Going forward, we will continue to work to close both knowledge and treatment gaps. One area of persistent and growing gaps is in premenopausal women younger than 55 years. The VIRGO study clearly demonstrated that younger women with MI are less treated, and if they are diabetic, they were more likely to be told to lose weight, while men with diabetes, who were more overweight, were more often provided with statins prior to the MI. This is an indicator of gender bias in the use of evidence-based guidelines.

A survey by the Women’s Heart Alliance also demonstrated that physicians still do not rank CVD as the top health care concern for women. Heart disease remains rated after breast cancer and weight management. We have a physician education gap that continues to need to be addressed.

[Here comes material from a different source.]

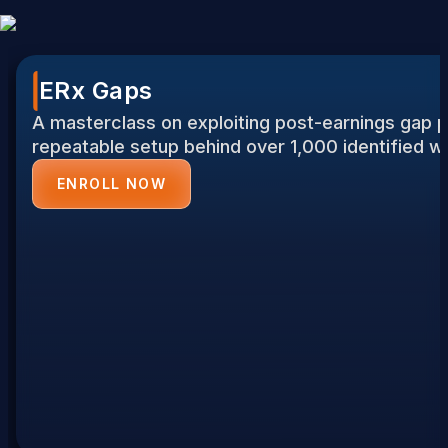
ERx Gaps
A masterclass on exploiting post-earnings gap p
repeatable setup behind over 1,000 identified w
ENROLL NOW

The WISE investigators and others are looking to conduct randomized controlled trials to specific female phenotypes to understand and inform guidelines. For example, Cardiology Today Chief Medical Editor Carl J. Pepine, MD, MACC, and I were recently awarded funding for the WARRIOR trial by the Department of Defense. This will be a 4-year randomized controlled trial of women with signs and symptoms of ischemia but no obstructive CAD, who will be randomly assigned to receive therapies that we found in pharmacologic probe trials to be effective for coronary microvascular dysfunction, including high-intensity statins and maximally tolerated ACE inhibitors or angiotensin receptor blockers plus a baby aspirin.

We need to do a lot more work on HFpEF. Research is proceeding at a snail’s pace and the patient population is still predominantly women, although men are catching up.

– C. Noel Bairey Merz, MD, FACC, FAHA, FESC

Cardiology Today Editorial Board Member

Cedars-Sinai Heart Institute

• References:
• Bairey Merz CN, et al. J Am Coll Cardiol. 2006;doi:10.1016/j.jacc.2004.12.084.
• Bairey Merz CN, et al. J Am Coll Cardiol. 2017;doi:10.1016/j.jacc.2017.05.024.
• Benjamin EJ, et al. Circulation. 2017;doi:10.1161/CIR.0000000000000485.
• Dreyer RP, et al. Circulation. 2015;doi:10.1161/CIRCULATIONAHA.114.014503.
• Shaw LJ, et al. J Am Coll Cardiol. 2005;doi:10.1016/j.jacc.2005.01.072.
• Wenger NK. Circulation. 2012;doi:10.1161/CIRCULATIONAHA.111.086892.

Disclosure: Bairey Merz reports honoraria and/or consultant fees were paid to her institution by Kaiser Permanente, Practice Point Communications, PriMed and Sanofi.